Git uses heuristics to find similar parts of your code. In other words, when git finds identical content (whole file or part of it) it doesn't store it twice but instead, it stores it once and uses pointer o point to the first occurrence. This is known as hunks.
Whenever you execute git add
, git grabs the content, "sets" up the hunks and stores them later on inside the pack file. So back to track, when you execute git add
git grabs the content, hashes it using sha1sum, hash-object and more, zips it and stores it inside your .git/objects folder.

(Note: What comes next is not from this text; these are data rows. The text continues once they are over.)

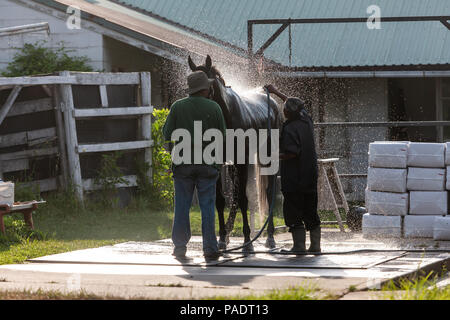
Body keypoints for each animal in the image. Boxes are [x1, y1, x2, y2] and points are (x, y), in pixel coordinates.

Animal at [187, 55, 282, 252]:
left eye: (206, 84)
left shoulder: (242, 161)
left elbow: (244, 200)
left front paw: (247, 241)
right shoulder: (217, 164)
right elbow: (220, 200)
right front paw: (222, 238)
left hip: (268, 158)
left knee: (268, 193)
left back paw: (270, 237)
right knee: (235, 197)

The "real" content of your files (once git packs it later on) are simply smaller chunks known as hunks
and git knows how to index them into your original file.
What are hunks?
Hunks are patch files. You can see them when you execute git add -p
and then, if you have multiple changes on several locations in your files, choose the s
and you will see them.
These are the options you can do within add -p
:
y - stage this hunk
n - do not stage this hunk
q - quit, do not stage this hunk nor any of the remaining ones
a - stage this and all the remaining hunks in the file
d - do not stage this hunk nor any of the remaining hunks in the file
g - select a hunk to go to
/ - search for a hunk matching the given regex
j - leave this hunk undecided, see next undecided hunk
J - leave this hunk undecided, see next hunk
k - leave this hunk undecided, see previous undecided hunk
K - leave this hunk undecided, see the previous hunk
s - split the current hunk into smaller hunks
e - manually edit the current hunk
? - print help
Once you use the s
it will pick the chunk of code which can be considered as a standalone change. If you want to split it even more, you will have to use the e
to edit the hunk and then add it back to the stage area.
Git stores "patches" which are the delta of your changes, but git adds a few other "layers" on top of it. It reuses the same content once it "sees" it, (it's being done using the heuristics) and adding only "new" changes while pointing to the old ones.
Later on git grabs the content and packs it using ZIP.